Electronic design files:
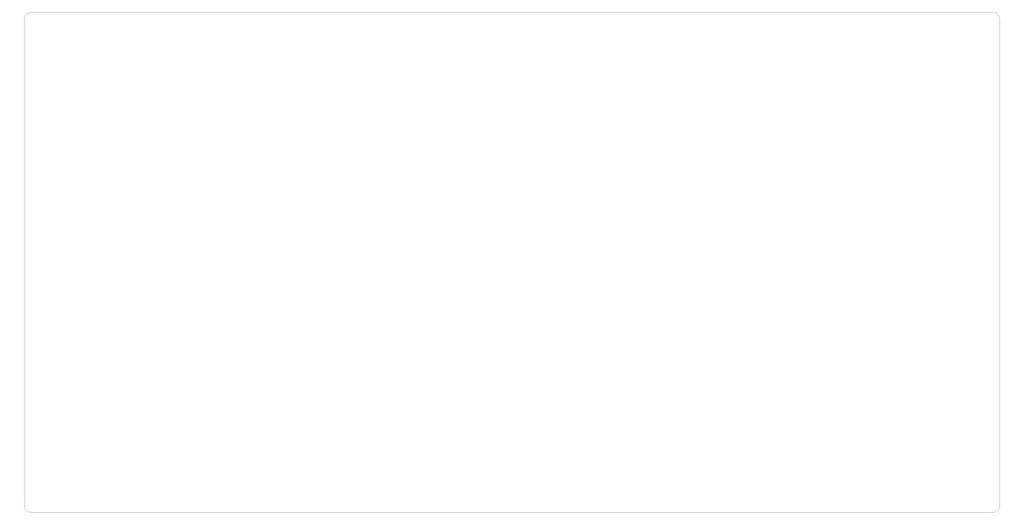
<source format=gbr>
%TF.GenerationSoftware,KiCad,Pcbnew,(6.0.1)*%
%TF.CreationDate,2022-07-11T22:10:01-04:00*%
%TF.ProjectId,Model K Pico-0.2,4d6f6465-6c20-44b2-9050-69636f2d302e,rev?*%
%TF.SameCoordinates,Original*%
%TF.FileFunction,Profile,NP*%
%FSLAX46Y46*%
G04 Gerber Fmt 4.6, Leading zero omitted, Abs format (unit mm)*
G04 Created by KiCad (PCBNEW (6.0.1)) date 2022-07-11 22:10:01*
%MOMM*%
%LPD*%
G01*
G04 APERTURE LIST*
%TA.AperFunction,Profile*%
%ADD10C,0.100000*%
%TD*%
G04 APERTURE END LIST*
D10*
X58735001Y-29404999D02*
G75*
G03*
X56735000Y-31405000I1J-2000002D01*
G01*
X58735001Y-29404999D02*
X366804999Y-29404999D01*
X56734999Y-187405786D02*
G75*
G03*
X58735000Y-189405787I2000002J1D01*
G01*
X56734999Y-187405786D02*
X56734999Y-31405000D01*
X366804999Y-189405787D02*
X58735000Y-189405787D01*
X366804999Y-189405787D02*
G75*
G03*
X368805000Y-187405786I-1J2000002D01*
G01*
X368805000Y-31405000D02*
X368805000Y-187405786D01*
X368805000Y-31405000D02*
G75*
G03*
X366804999Y-29404999I-2000002J-1D01*
G01*
M02*

</source>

## Your assignment
Wherever the string "KiCad" appears in the records, copy the whole line.

## Answer space
%TF.GenerationSoftware,KiCad,Pcbnew,(6.0.1)*%
G04 Created by KiCad (PCBNEW (6.0.1)) date 2022-07-11 22:10:01*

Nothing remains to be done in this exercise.